What Are Store Return Handbag Pallets?


A little known way for online retailers to get handbags at below wholesale prices is by buying store return pallets from department stores.

Ever wonder what happens to those not so desired birthday presents that get returned to the store?

Many stores offer a money back guarantee, as long as the item being returned is still in one piece and hasn't been run over by a lawnmower.

Other stores, such as department stores, will even take back damaged handbags since they want to keep a relationship with their customers.

From my experience handbags are returned for various reasons, such as torn material, buyer's remorse, and style preferences.

Once an item leaves the store, a retailer can no longer technically sell it as new, especially when the original packaging has been slightly damaged, or has bent corners, or is a little smudged from grandmother's spilled coffee.

Or it just could happen that the retailer had problems in their warehouse and maybe the forklift driver knocked over a few pallets of merchandise.

These items are commonly referred to as "Customer Returned", "Open Box", "Slightly damaged", or "Semi-new" products, which other than maybe a few minor bumps and bruises to the packaging or product housing, work 100% as the brand new unit.

The difference is, they can be acquired at the fraction of the cost of the new item, and even far less than the original wholesale purchase price.

There are many sellers of store return handbag pallets. Although the price per bag can be very low, the catch is you cannot buy just one item, you have to take the whole lot. If you are an online retailer who sells on eBay or Amazon or you have your own online store, then buying returned pallet items can be very beneficial to your bottom line.

There are many companies that dedicate to buying these pallets of "Customer Returned" or "Slightly cosmetically damaged" products and then offering them for resale to the public with huge discounts. When searching for such great deals, one should look for "Pallets of returned customer items", "Liquidation items", "Wholesale damaged packing items", "Opened Box", or "Restocked merchandise". There are many sites that also will sell partial pallets, and offer a minimum purchase amount starting as low as 50 dollars!

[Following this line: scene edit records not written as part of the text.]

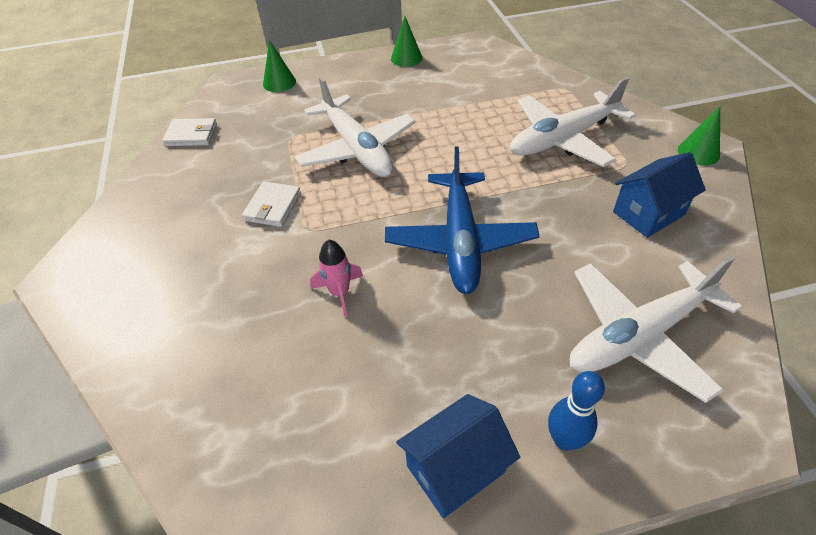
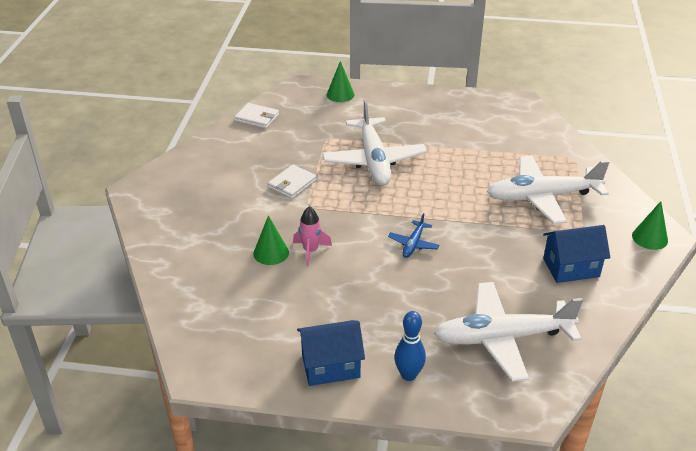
camera: 20 degrees right, 10 degrees down
(406, 58) = (454, 100): green cone -> green cone (271, 253)
(460, 240) = (413, 244): blue plane -> blue plane, size x0.44

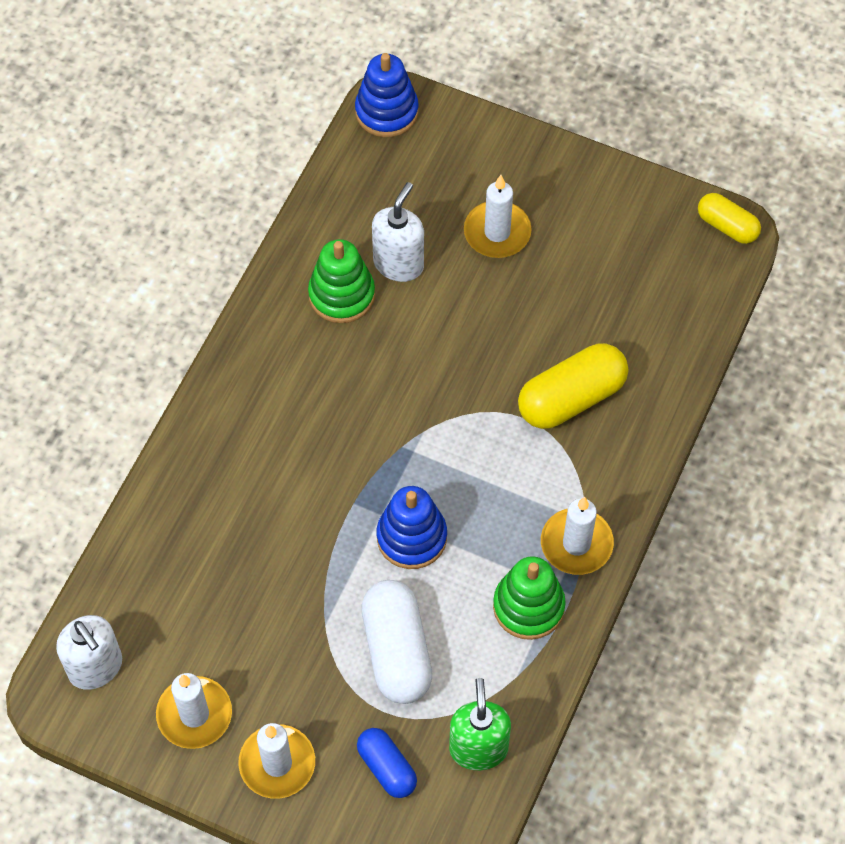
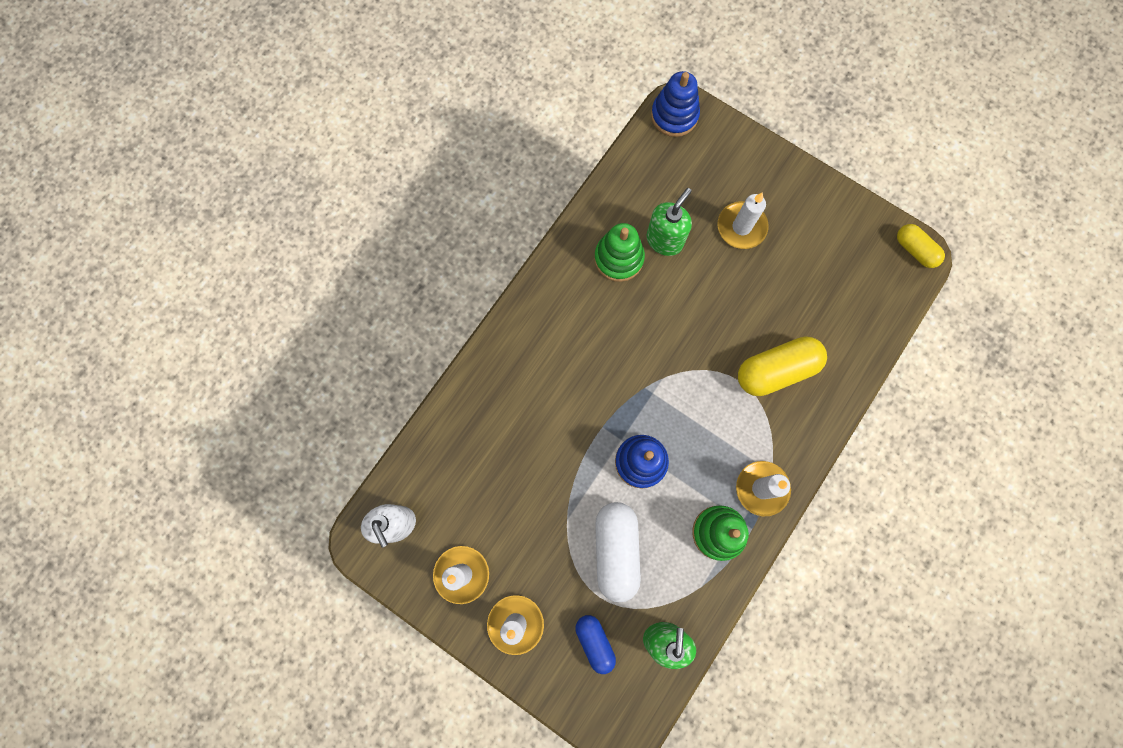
camera: 10 degrees right, 15 degrees up
(398, 264) = (664, 240): white soap dispenser -> green soap dispenser

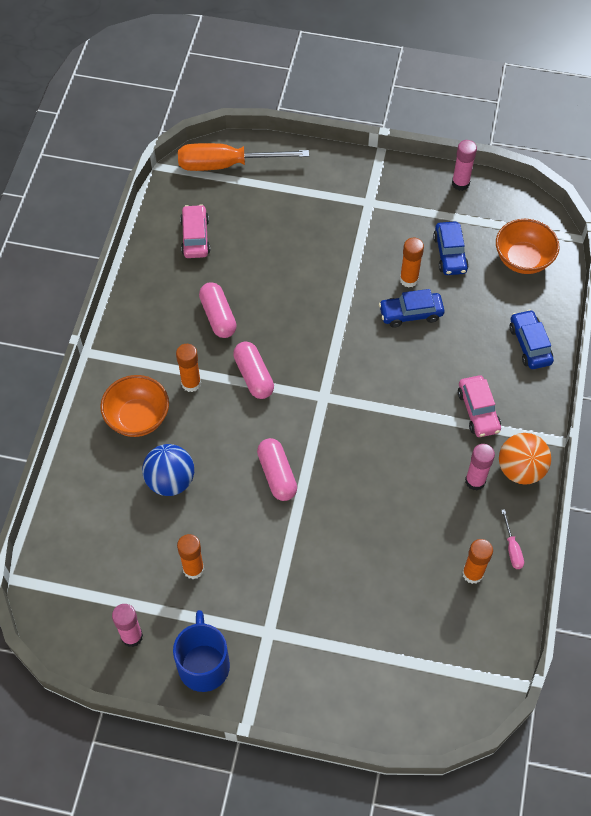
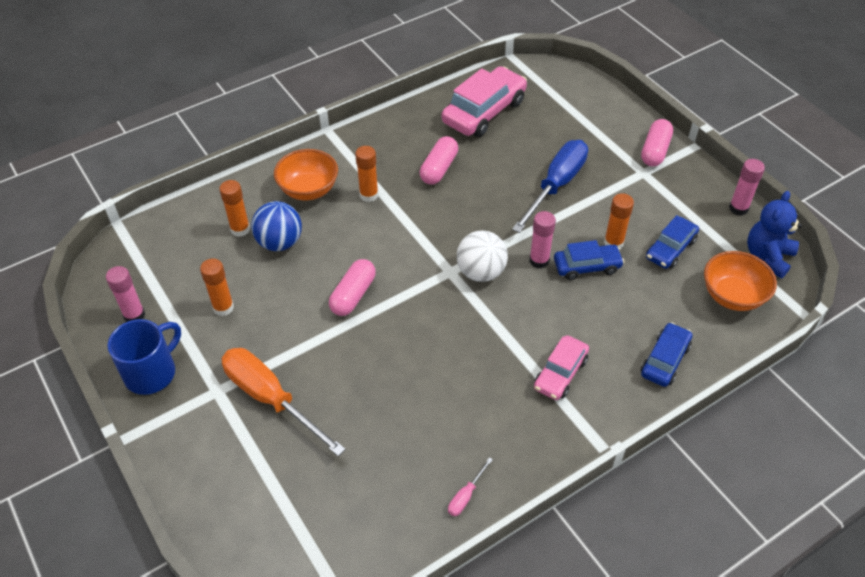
camera: 45 degrees right, 10 degrees down
(195, 237) = (484, 112): pink car -> pink car, size x1.68
(227, 165) = (561, 84): orange screwdriver -> orange screwdriver (270, 398)
(254, 376) = (417, 222): pink capsule -> pink capsule (655, 151)
(320, 262) = (556, 185): none -> blue screwdriver
(345, 379) = (481, 272): none -> white ball
(411, 314) = (587, 266): blue car -> blue car turned 135 degrees clockwise
(472, 573) = (411, 485): orange glue stick -> orange glue stick (240, 229)
(475, 481) = (496, 421): pink glue stick -> pink glue stick (539, 261)
(515, 210) = (768, 257): none -> blue teddy bear
(520, 469) = (545, 444): orange ball -> none

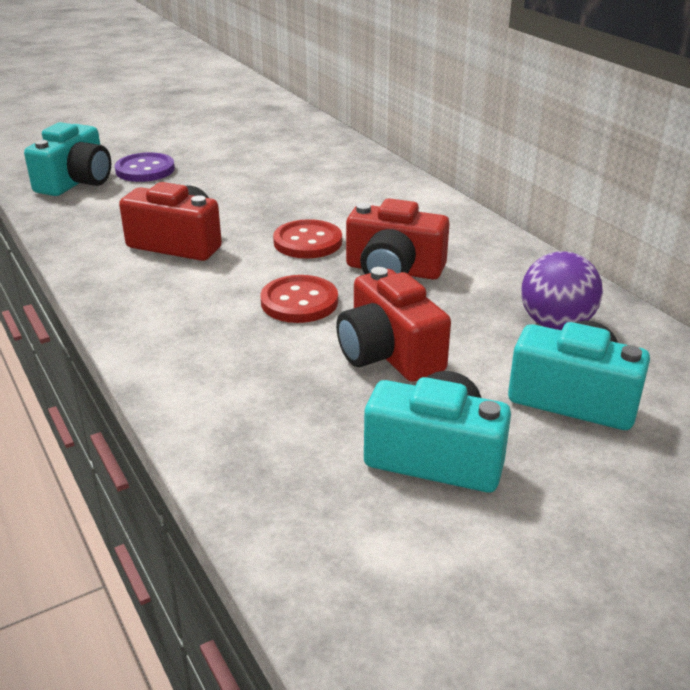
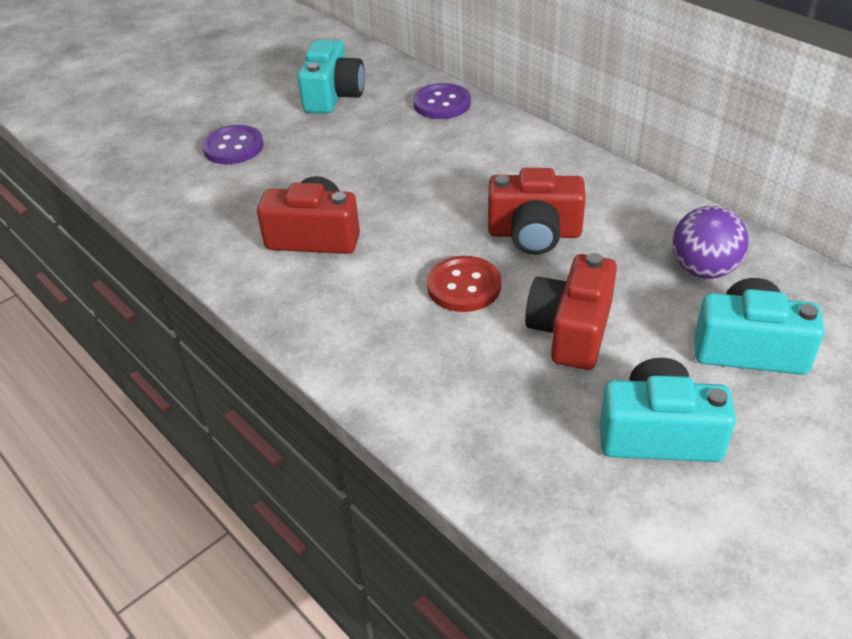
camera: 10 degrees left, 10 degrees up
(76, 182) = (170, 174): turquoise camera -> turquoise camera (333, 95)
(307, 242) = (439, 212): red button -> none
(357, 162) = (442, 104): none -> purple button
(389, 353) = (571, 330): red camera -> red camera turned 60 degrees clockwise

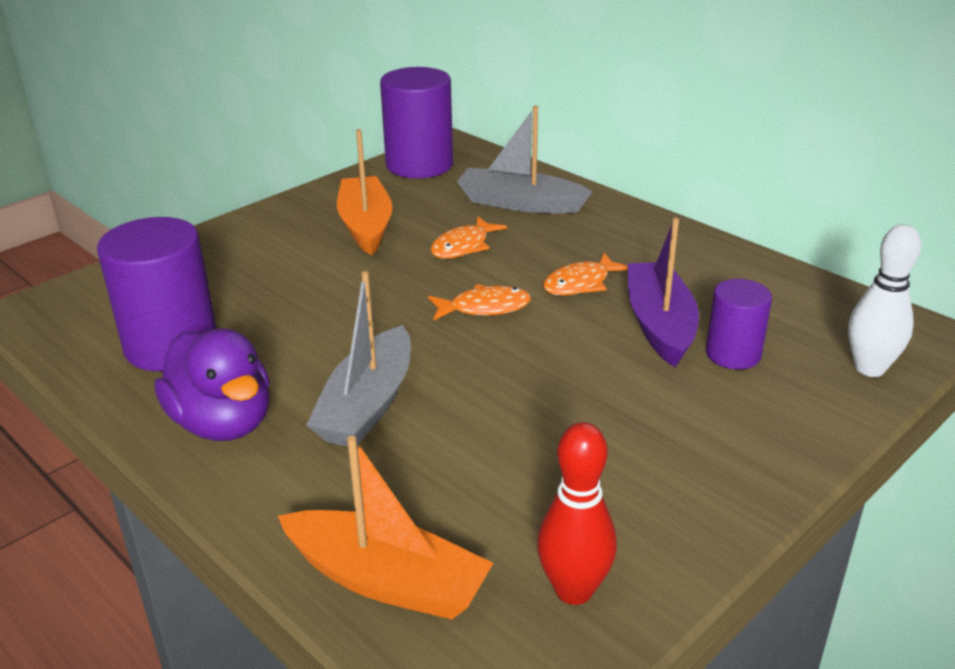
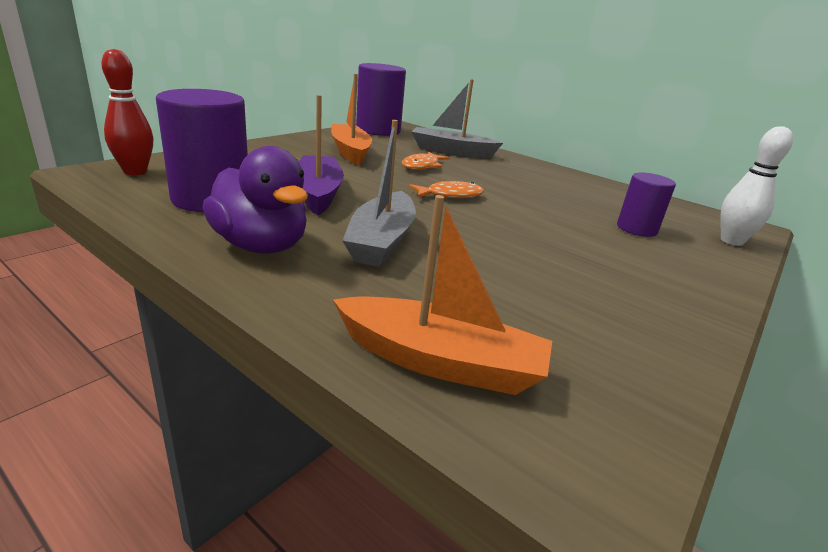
camera: 10 degrees left, 5 degrees down
(574, 590) = (613, 372): red bowling pin -> red bowling pin (135, 172)
(580, 283) = (511, 188): orange fish -> none
(659, 324) = (577, 211): purple boat -> purple boat (318, 193)

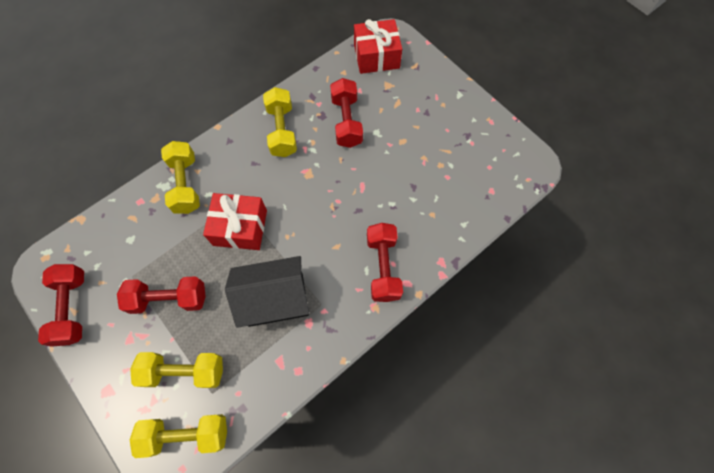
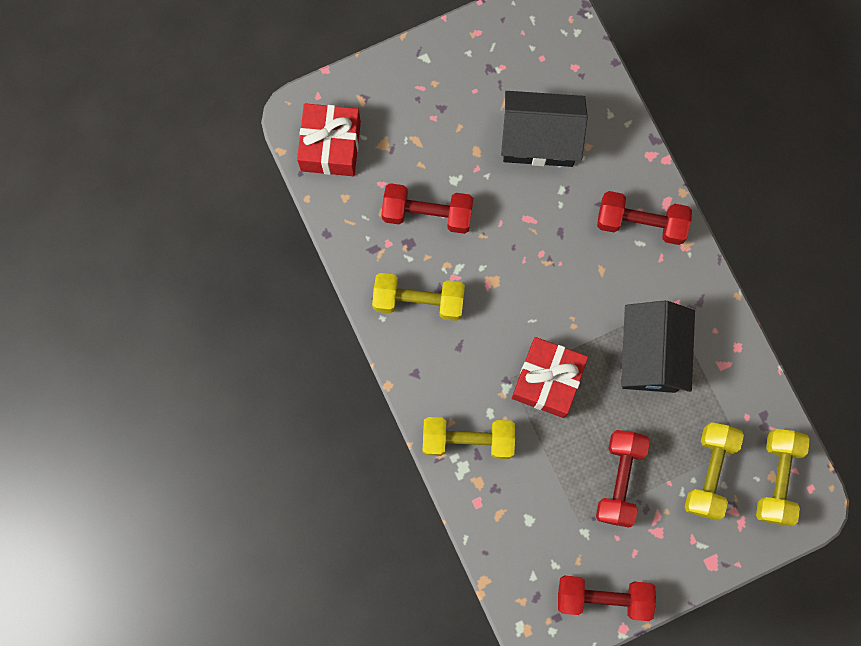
camera: 75 degrees left, 10 degrees up
(425, 179) = (539, 139): none -> black house

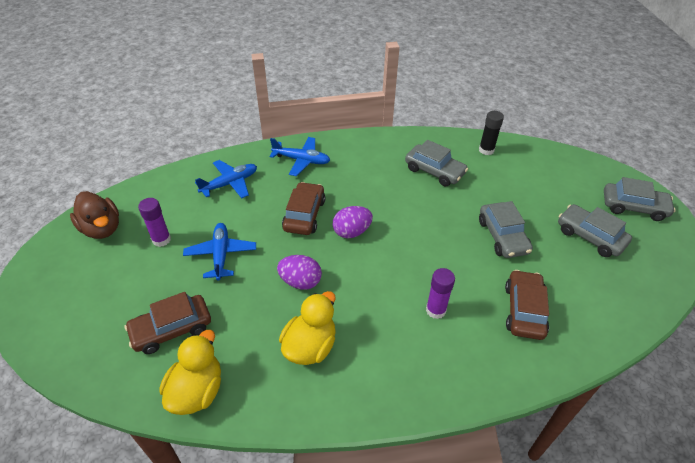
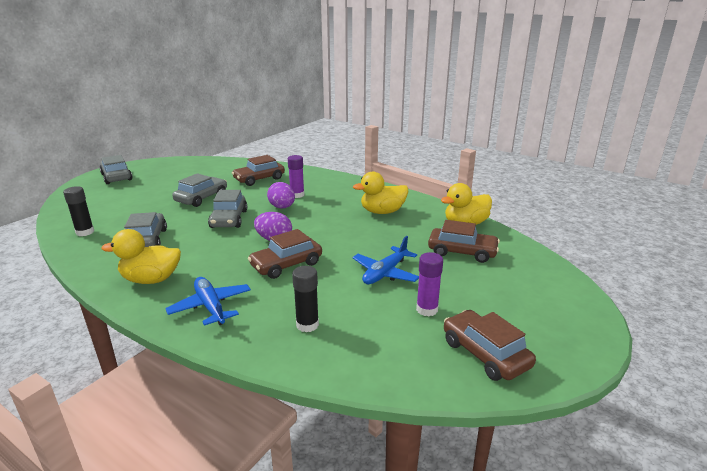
camera: 135 degrees left, 20 degrees down
(102, 228) = (485, 354): brown duck -> brown car
(230, 184) = (307, 325): blue plane -> black glue stick
(300, 282) = (349, 234): purple egg -> purple egg (282, 207)
(367, 152) = (151, 279): none -> yellow duck
(590, 236) = (167, 180): grey car -> grey car (229, 219)

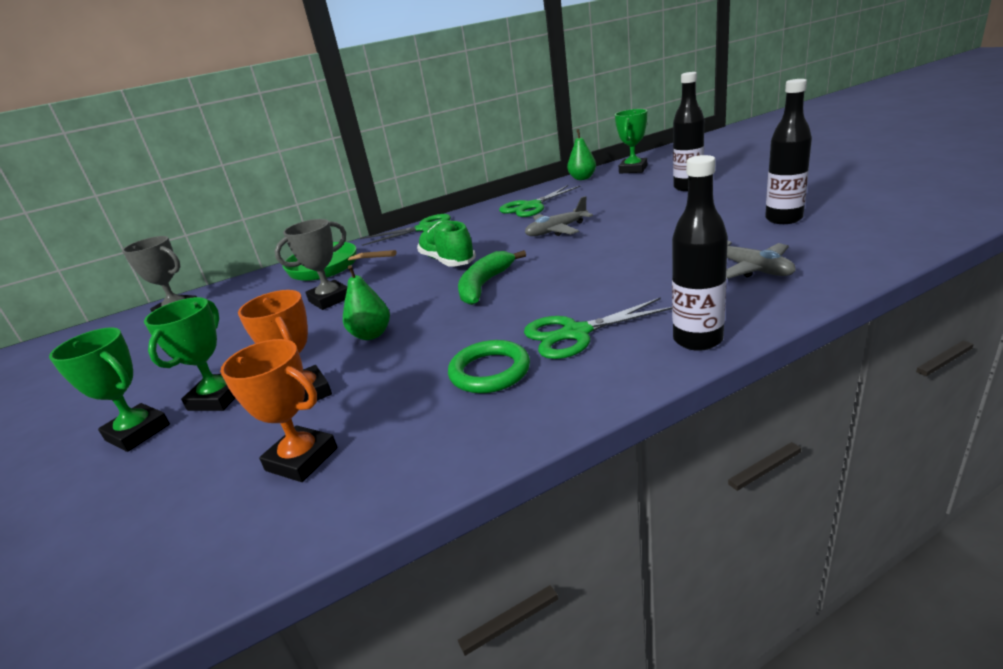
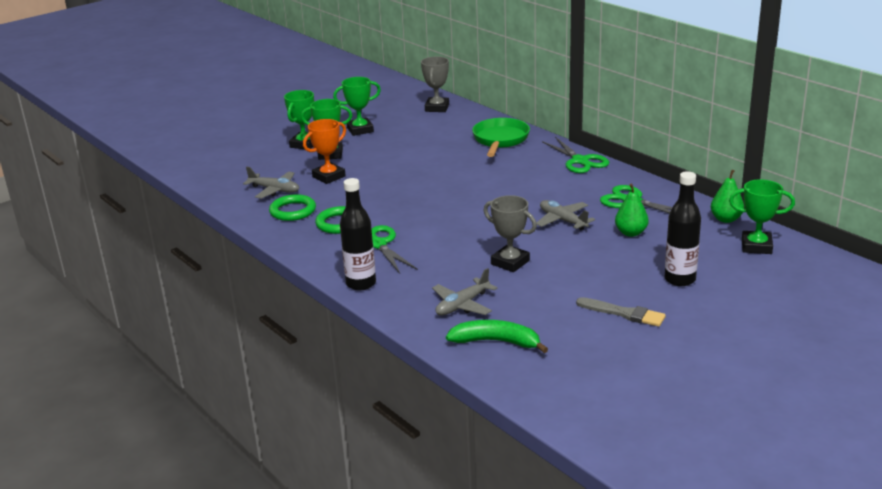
camera: 75 degrees right, 0 degrees up
(161, 372) = (360, 130): none -> green trophy
(302, 459) = (274, 190): orange trophy -> grey plane
(330, 299) = (444, 154): grey trophy -> grey trophy (510, 262)
(371, 335) = (390, 180): green pear -> green pear (631, 233)
(411, 427) = (293, 211): none -> green ring
(447, 261) = (504, 184): green shoe -> none
(484, 285) = (455, 205): green banana -> green banana (496, 342)
(754, 202) = (623, 313): none -> grey brush
(783, 219) = (571, 325): black bottle -> none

Just keep in mind that unless you can inspect the contents of the pallet, you will have no idea what the condition of the pocketbook will be like.

In the online retail world, the competition is fierce, so any advantage that one retailer can gain over another is certainly worth looking into, especially if it means increasing sales, and profits and lowering expenses!

The only drawbacks with buying in this fashion is that you will either have to fix the damaged zippers or loose straps, or have customers that will be willing to buy Coach or Michael Kors damaged handbags as is. You should definitely look at the manifest for the pallet so that you can at least ascertain that you will be receiving high end designer and brand name bags. 

Although a shopper might be willing to purchase a slightly damaged Coach handbag at a decent discount, the shopper will probably not be willing to purchase a cheap fashion damaged bag at any price.

The purchase of such pallets are done as is, so it's important to make sure that the company who is offering the item has a decent reputation. You can always ask for references from a wholesale supplier, as well as visit their warehouse if possible.

When purchasing pallets you should know where the merchandise originally originated from, this way you can have a decent idea of what type of merchandise to expect.

A pallet of handbags from Macy's will generally have a higher quality of bags than a pallet from Sears.

Also depending on where the pallet originated from you will know what kind of brands to expect, if any.